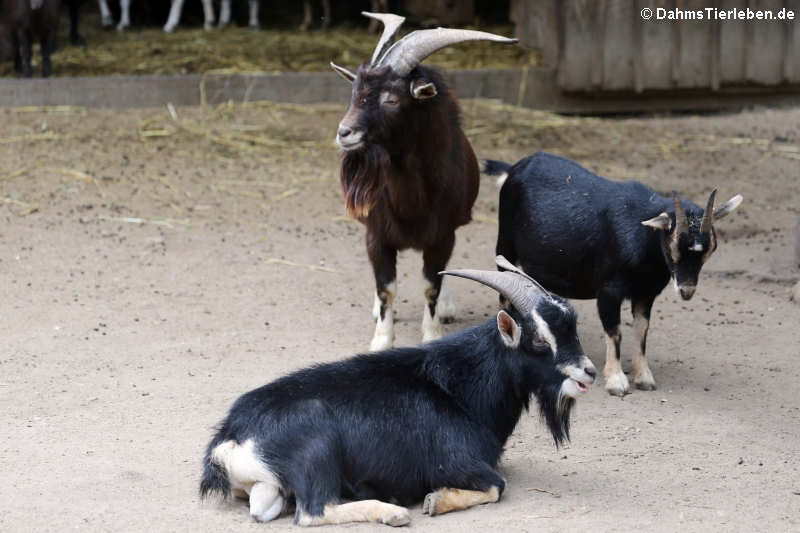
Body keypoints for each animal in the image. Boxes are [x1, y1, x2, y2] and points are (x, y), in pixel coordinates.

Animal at [203, 256, 596, 524]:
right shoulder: (458, 460)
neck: (461, 389)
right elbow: (496, 486)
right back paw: (392, 511)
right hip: (316, 448)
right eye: (539, 340)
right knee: (314, 511)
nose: (589, 372)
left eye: (572, 328)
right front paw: (436, 500)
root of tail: (229, 438)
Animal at [332, 11, 520, 350]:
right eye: (354, 93)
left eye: (392, 99)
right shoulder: (377, 236)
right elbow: (386, 288)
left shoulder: (441, 235)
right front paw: (381, 339)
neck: (410, 201)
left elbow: (432, 284)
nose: (344, 132)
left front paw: (432, 332)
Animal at [488, 150, 744, 394]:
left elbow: (641, 331)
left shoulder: (645, 293)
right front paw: (616, 381)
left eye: (710, 249)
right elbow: (615, 332)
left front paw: (644, 377)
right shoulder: (608, 291)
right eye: (672, 248)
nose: (687, 291)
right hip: (505, 245)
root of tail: (515, 168)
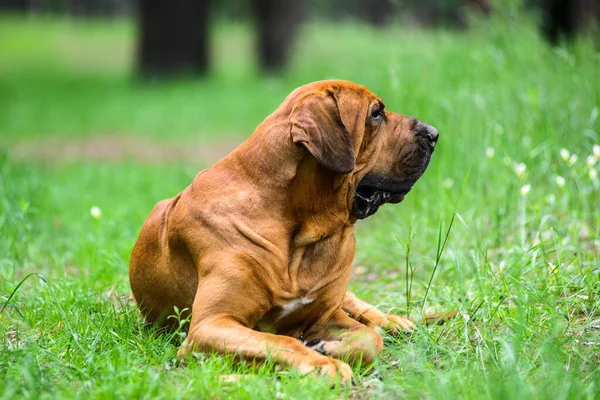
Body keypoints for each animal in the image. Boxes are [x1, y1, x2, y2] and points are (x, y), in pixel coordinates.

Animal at [130, 79, 450, 382]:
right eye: (375, 114)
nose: (434, 134)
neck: (297, 227)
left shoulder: (326, 314)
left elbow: (370, 339)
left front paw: (329, 348)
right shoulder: (211, 324)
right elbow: (280, 341)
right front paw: (323, 363)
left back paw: (394, 321)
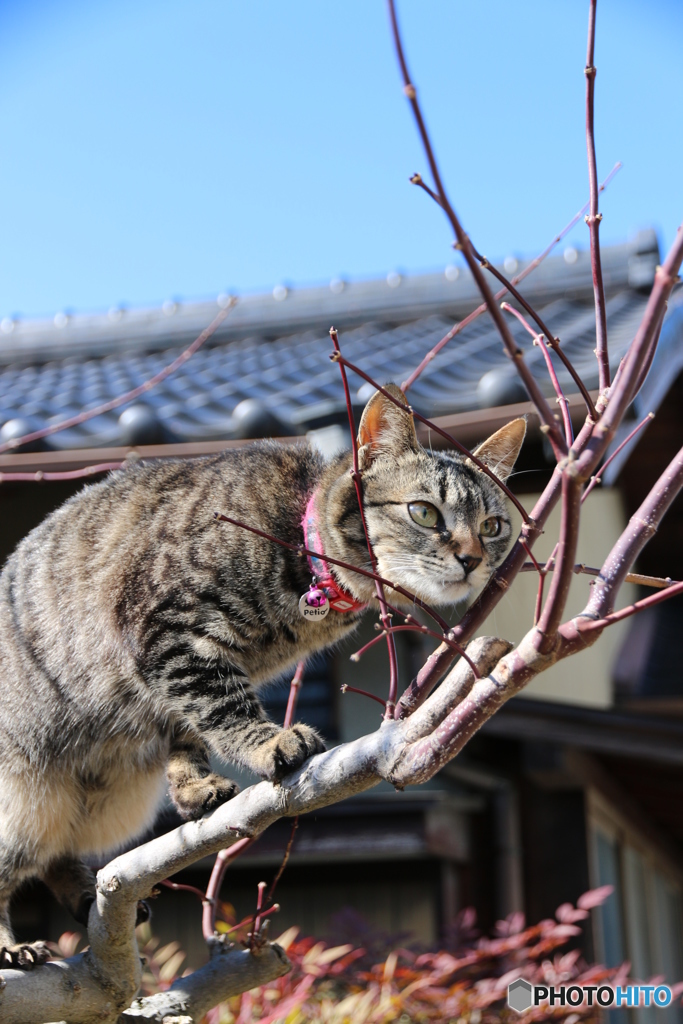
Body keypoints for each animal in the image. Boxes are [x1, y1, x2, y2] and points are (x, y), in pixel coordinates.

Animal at [0, 385, 528, 966]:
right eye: (424, 512)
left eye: (492, 527)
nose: (472, 559)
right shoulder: (169, 633)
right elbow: (221, 705)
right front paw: (268, 742)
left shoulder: (184, 672)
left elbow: (189, 727)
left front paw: (194, 786)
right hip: (20, 798)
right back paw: (12, 946)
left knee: (51, 854)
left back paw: (82, 891)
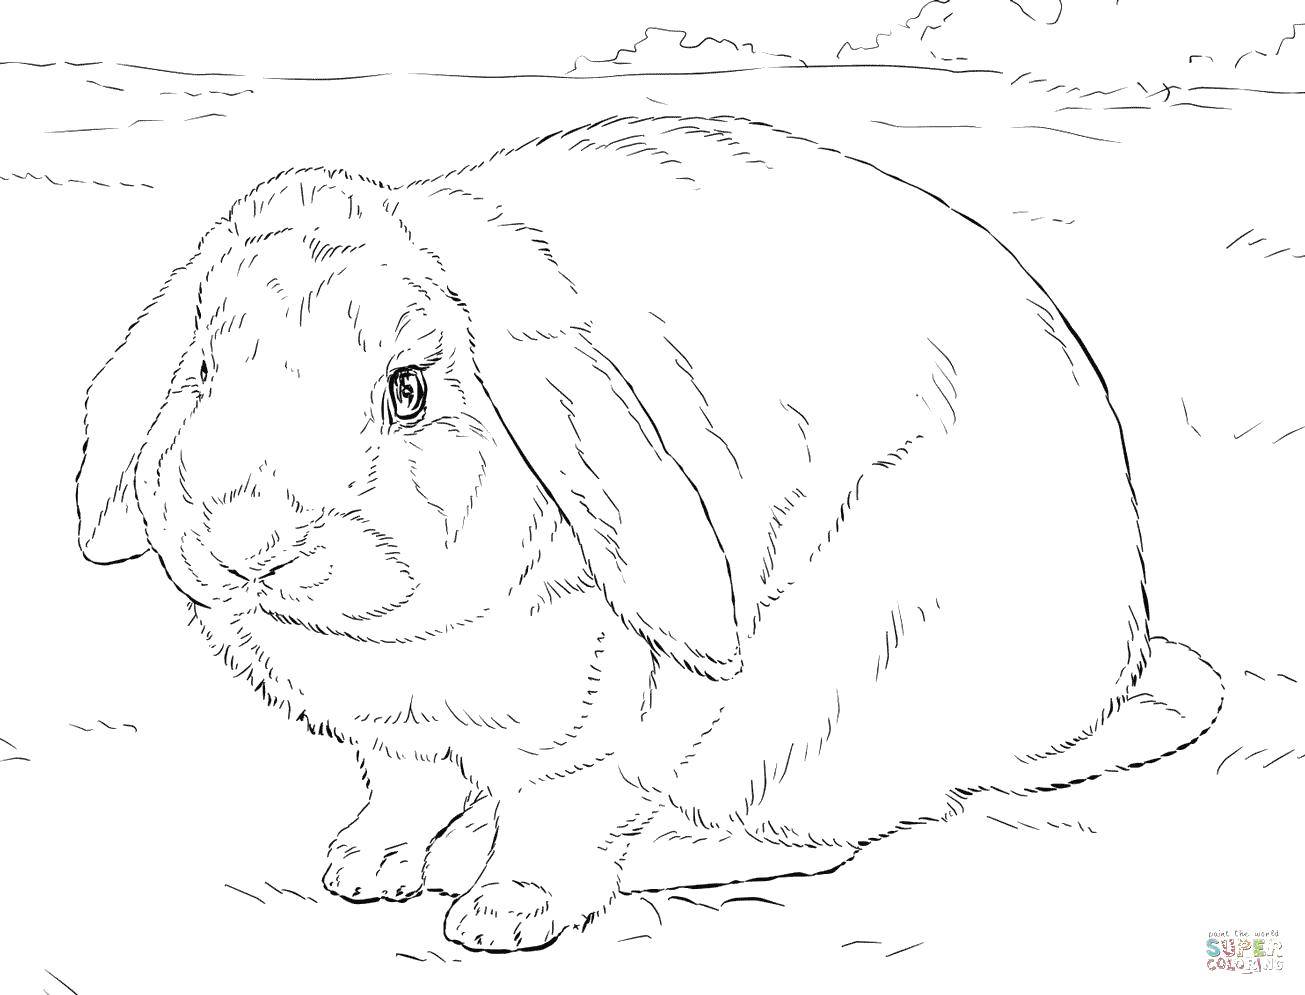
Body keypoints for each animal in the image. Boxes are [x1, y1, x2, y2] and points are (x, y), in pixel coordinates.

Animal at [76, 114, 1223, 952]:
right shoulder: (393, 736)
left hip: (831, 686)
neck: (401, 642)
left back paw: (630, 855)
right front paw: (362, 867)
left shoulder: (596, 732)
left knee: (813, 830)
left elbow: (557, 813)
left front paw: (503, 912)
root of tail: (1094, 695)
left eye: (409, 389)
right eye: (202, 369)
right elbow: (397, 782)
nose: (245, 539)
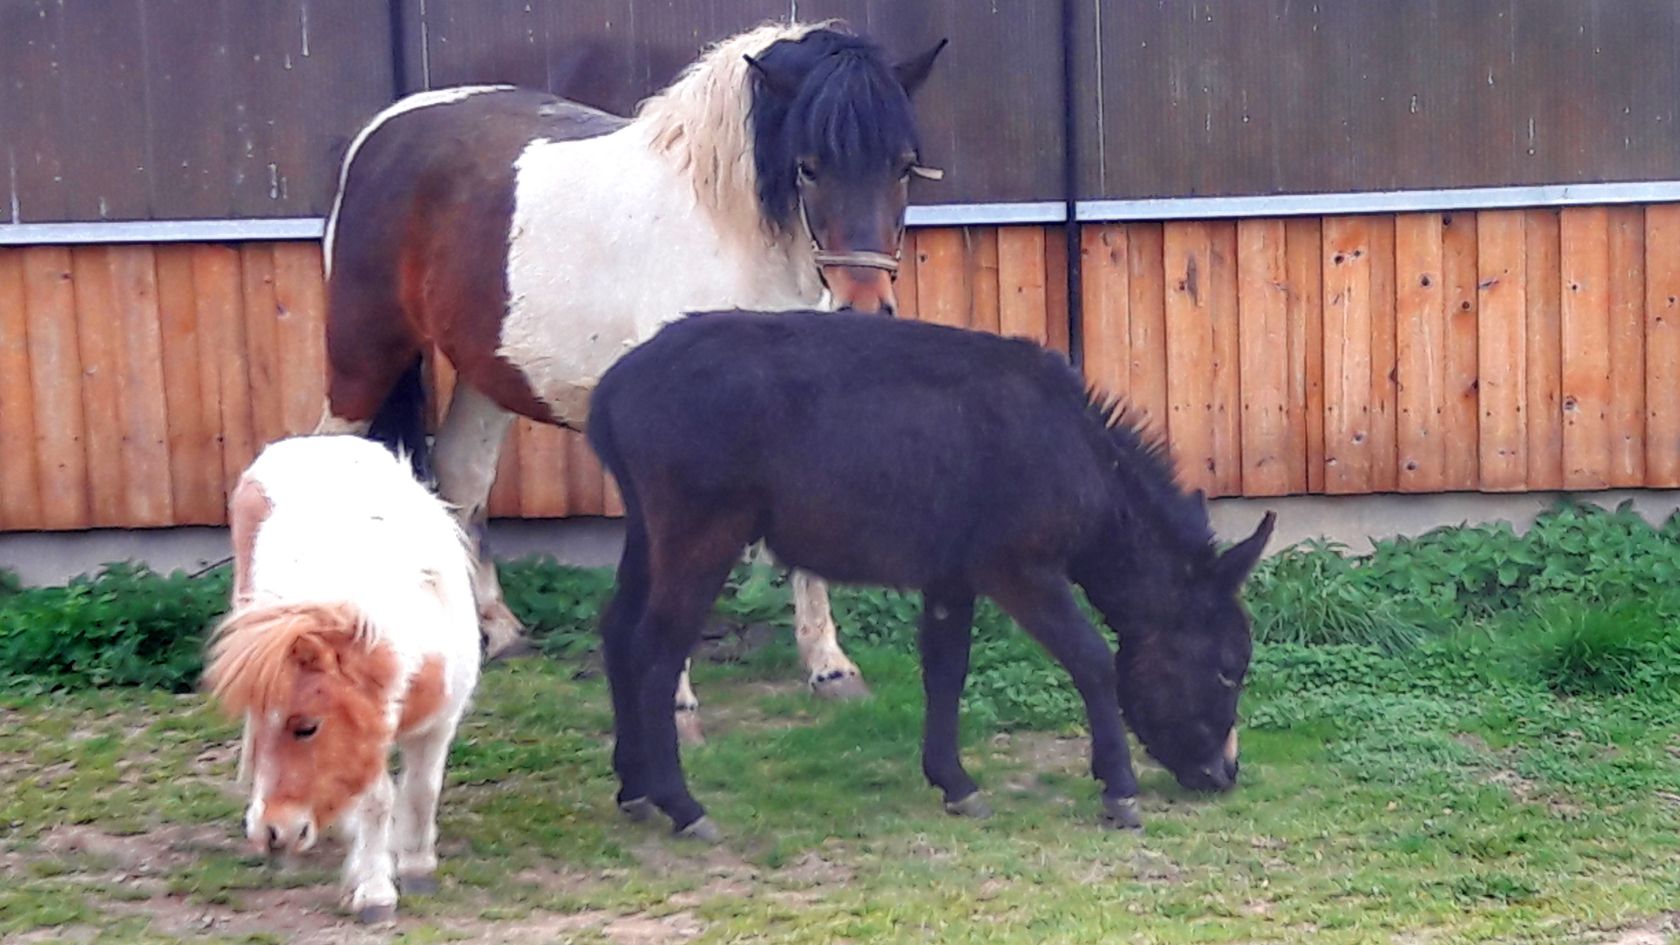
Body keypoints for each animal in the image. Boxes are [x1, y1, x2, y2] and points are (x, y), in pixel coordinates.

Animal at [204, 433, 480, 921]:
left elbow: (421, 790)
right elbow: (378, 797)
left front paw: (416, 864)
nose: (273, 833)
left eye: (307, 727)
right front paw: (373, 890)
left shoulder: (439, 721)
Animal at [315, 20, 947, 743]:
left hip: (486, 373)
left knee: (461, 479)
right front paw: (675, 709)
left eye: (903, 166)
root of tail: (383, 130)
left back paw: (498, 633)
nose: (863, 307)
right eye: (808, 165)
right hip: (363, 357)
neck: (730, 237)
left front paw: (831, 669)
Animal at [588, 312, 1270, 834]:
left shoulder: (952, 577)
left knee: (617, 632)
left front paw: (954, 783)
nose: (1225, 775)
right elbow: (1093, 660)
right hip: (702, 533)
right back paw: (681, 804)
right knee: (655, 650)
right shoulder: (1019, 569)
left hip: (648, 530)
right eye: (1227, 668)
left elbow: (946, 671)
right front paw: (1119, 788)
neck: (1082, 463)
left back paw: (634, 788)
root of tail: (612, 388)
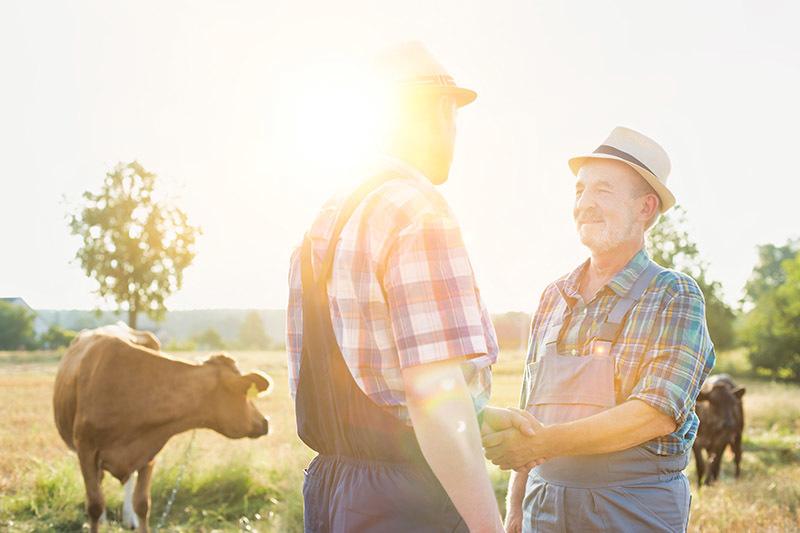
★ ★ ★ ★
### Assigned task
All that is required is the lines from the line containing "left shoulder: (439, 721)" through the end of the records above, copied exactly, and none of the pictures.

### Exercise answer
left shoulder: (439, 721)
Animal at [315, 20, 947, 743]:
left hip: (486, 373)
left knee: (461, 479)
right front paw: (675, 709)
left eye: (903, 166)
root of tail: (383, 130)
left back paw: (498, 633)
nose: (863, 307)
right eye: (808, 165)
right hip: (363, 357)
neck: (730, 237)
left front paw: (831, 669)
Animal at [588, 312, 1270, 834]:
left shoulder: (952, 577)
left knee: (617, 632)
left front paw: (954, 783)
nose: (1225, 775)
right elbow: (1093, 660)
right hip: (702, 533)
right back paw: (681, 804)
right knee: (655, 650)
right shoulder: (1019, 569)
left hip: (648, 530)
right eye: (1227, 668)
left elbow: (946, 671)
right front paw: (1119, 788)
neck: (1082, 463)
left back paw: (634, 788)
root of tail: (612, 388)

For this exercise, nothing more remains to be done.